Prosecutors can intentionally convict someone they know to be innocent, and still have immunity,’ said Chad N. Curlett Jr., a longtime attorney in the Baltimore area and chair of the criminal law section of the Federal Bar Association. ‘It’s kind of an extraordinary thing.’ [skip]
But as William Baude, a law professor at the University of Chicago Law School and formerly a clerk for Chief Justice John Roberts of the U.S. Supreme Court, put it, ‘If the case against Marilyn Mosby ends up going to trial, then something really unusual is going on here.
This is not the end of things. Mosby still has a variety of procedural motions she can make, and once substantial discovery is done, Judge Garbis might still rule Mosby has absolute immunity. That this case has been allowed to go this far indicates, however, that Garbis believes there is a substantial probability he will not grant Mosby immunity.

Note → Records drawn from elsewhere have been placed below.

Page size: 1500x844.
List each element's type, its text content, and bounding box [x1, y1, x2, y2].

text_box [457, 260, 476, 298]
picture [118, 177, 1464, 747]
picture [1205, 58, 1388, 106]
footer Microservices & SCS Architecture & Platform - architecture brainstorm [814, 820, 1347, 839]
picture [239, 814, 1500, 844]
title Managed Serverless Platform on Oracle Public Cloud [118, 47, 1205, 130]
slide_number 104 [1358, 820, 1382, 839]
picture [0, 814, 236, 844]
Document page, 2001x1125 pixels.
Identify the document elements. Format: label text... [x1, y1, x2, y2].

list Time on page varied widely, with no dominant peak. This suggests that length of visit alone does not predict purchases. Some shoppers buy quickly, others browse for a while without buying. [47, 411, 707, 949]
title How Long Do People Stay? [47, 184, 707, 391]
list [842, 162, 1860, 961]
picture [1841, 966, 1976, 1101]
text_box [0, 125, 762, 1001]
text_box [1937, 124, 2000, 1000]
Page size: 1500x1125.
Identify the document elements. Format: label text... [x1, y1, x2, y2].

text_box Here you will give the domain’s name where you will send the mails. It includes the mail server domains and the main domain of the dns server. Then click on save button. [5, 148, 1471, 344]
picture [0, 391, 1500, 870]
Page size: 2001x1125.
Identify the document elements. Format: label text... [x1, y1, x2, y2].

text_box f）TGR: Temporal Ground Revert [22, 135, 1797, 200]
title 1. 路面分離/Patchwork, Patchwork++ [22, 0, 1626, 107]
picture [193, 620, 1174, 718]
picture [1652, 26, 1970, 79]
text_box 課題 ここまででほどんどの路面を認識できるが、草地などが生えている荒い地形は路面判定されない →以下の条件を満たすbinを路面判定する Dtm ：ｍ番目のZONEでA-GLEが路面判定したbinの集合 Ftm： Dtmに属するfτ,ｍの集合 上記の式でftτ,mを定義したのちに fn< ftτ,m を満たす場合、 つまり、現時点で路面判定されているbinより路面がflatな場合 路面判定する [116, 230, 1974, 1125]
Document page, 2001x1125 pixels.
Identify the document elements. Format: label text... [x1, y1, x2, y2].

If this is the case, and things proceed, Mosby’s in real trouble. I suspect the defense will discover, in short order, many documents have been accidently misplaced, and hard drives accidently erased. But even if Mosby takes that route, there will likely still be more than enough documentary evidence to damn her. People like Mosby, certain of their moral righteousness, don’t bother to cover their tracks, at least not until they know they’re in trouble.
In addition, there are a great many former prosecutors that doubtless have knowledge of Mosby’s motivations and actions in this case that will be willing to testify against her. Two obvious examples are Sarah David and Lisa Phelps, who were assigned to prosecute several of the remaining officers. They resigned instead. I’ve always suspected their refusal, and the threat of exposure of Mosby’s true motives and knowing utter lack of evidence, played a large rule in Mosby’s grudging dismissal of all charges. I suspect even her mini-mes, Janice Bledsoe and Michael Schatzow will not willingly fall on their swords to protect Mosby. As I’ve previously noted, the Baltimore political establishment has already thrown Mosby under the bus.
I’m not sure if the State of Maryland is liable for damages in this case. The State AG’s office is defending Mosby, which is suggestive. I suspect that once substantial discovery is done, Mosby’s attorneys will be anxious to settle as cheaply as possible. If this turns out to be the ways things play out, they’ll surely demand all evidence be sealed. That would be a tragedy. The public deserves to know what Mosby did wrong. It would be a vital lesson, not only for them, but for every prosecutor in America.
And she brought it all on herself with her dedication to social justice rather than the rule of law.